她偷笑了下:“那我們就約在五日後如何?”
“好!到時我來接你。”
……
次年,又是夏日荷花盛開。荷園中,唐小詩站在水亭中伸手撫着亭邊一朵粉色花苞。
秦致手中折扇幫她扇着風,可憐巴巴的問:“姚妹妹,你到底答不答應?”
唐小詩笑而不答。
“你再不開口,我就當你是默認了。明天我就讓人把聘禮送到姚宅去。”
唐小詩回頭看他,臉色沉下來,嚴肅的道:“我有一個問題,你必須誠懇地回答我。”
“什麽問題,我絕對誠心誠意相答。”
唐小詩瞥了眼一旁木凳上不知誰人丟的蓮蓬,認真問:“如果我真的不能生育子嗣怎麽辦?”

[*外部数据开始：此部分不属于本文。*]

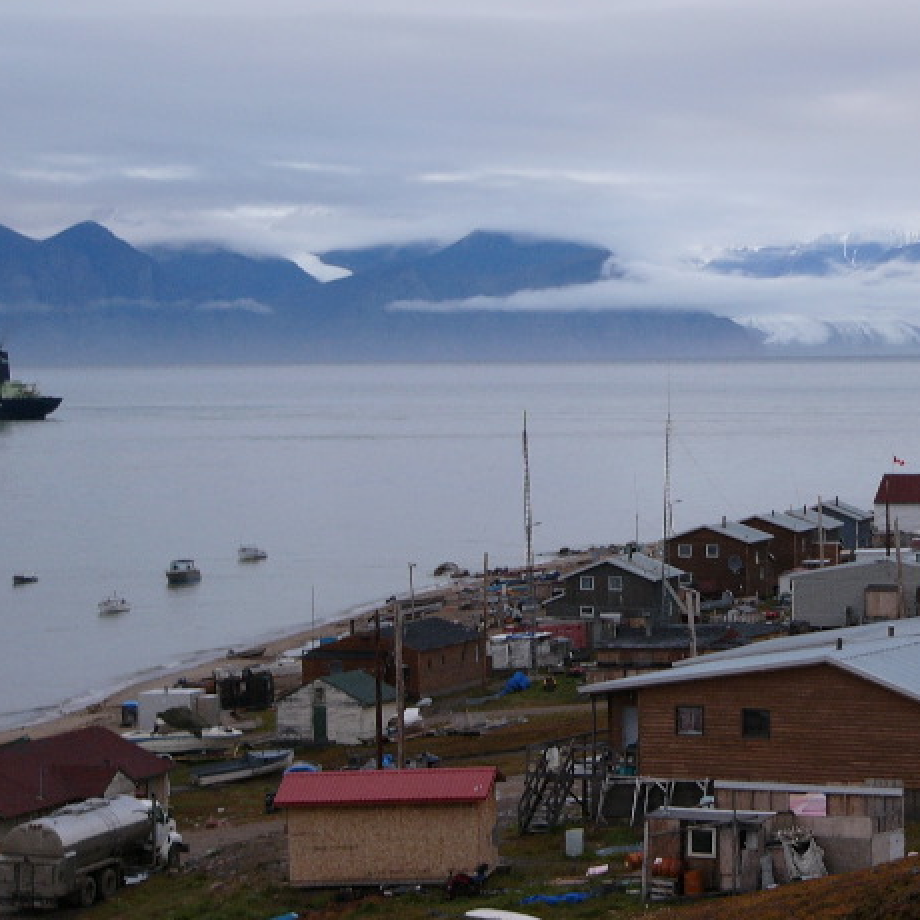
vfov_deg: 13.8
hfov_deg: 13.8
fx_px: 3789
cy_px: 352
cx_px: 694
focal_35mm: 126
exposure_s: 1/125
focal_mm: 13.7
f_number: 3.3
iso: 50
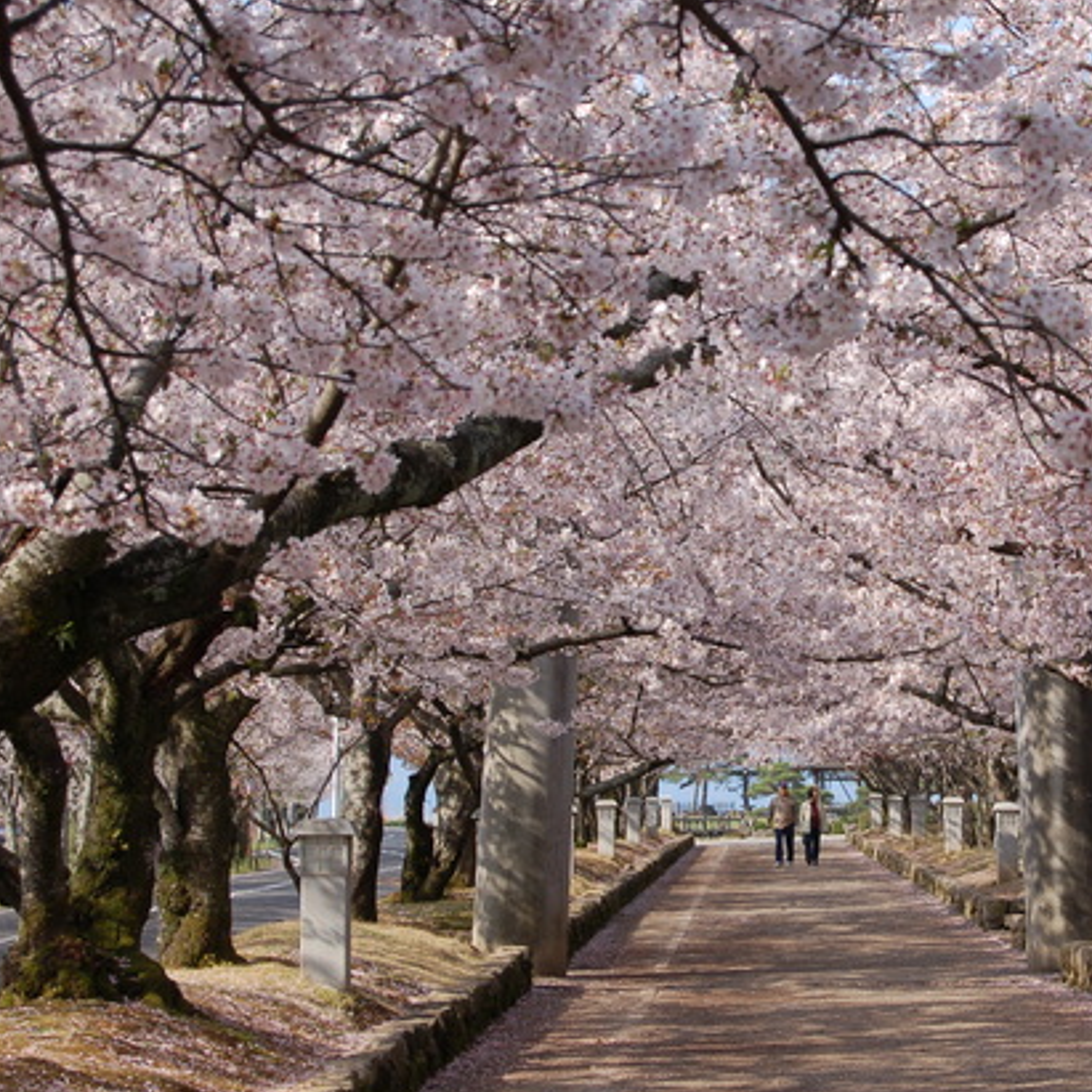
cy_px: 493
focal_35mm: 120
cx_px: 837
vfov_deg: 14.6
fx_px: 4273
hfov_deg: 14.5
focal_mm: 55
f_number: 7.1
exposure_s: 1/200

秦致愣了下,繼而笑着長長舒了口氣,看着唐小詩剛剛嚴肅的神情他以為是多麽嚴重的問題,原來是關于子嗣問題。
自他有娶姚苕念頭的開始,父親母親就已經和他說過這個事情,讓他必須認真考慮,畢竟子嗣是大事。雖然他認為姚苕和武奉四年來沒有子嗣是武奉的問題,但是誰都不能十成十的确定,也可能是姚苕的原因。
他已經考慮了這麽長時間,心中早就有了答案。
“我阿兄已有兩個兒子,秦家不是非要我來延續香火,阿耶阿娘也都應允此事。若是你喜歡孩子,到時可以過繼子嗣。”
唐小詩望着他回答的輕松卻堅定,不是臨時決定,而是經過深思熟慮。
“子嗣是大事。”
“于我而言你才是大事。”
“少貧嘴。”唐小詩轉身朝亭外走。
秦致跟上去解釋:“肺腑之言,可不是貧嘴哄你開心。”并追着問,“你倒是答應不答應?”
唐小詩走到岸邊,昂首看他調皮笑道:“你明日把聘禮送到姚府,你就知道我答不答應了。”說完背着手邁着歡快步子離開。
秦致霍地笑了,繼而笑得很大聲。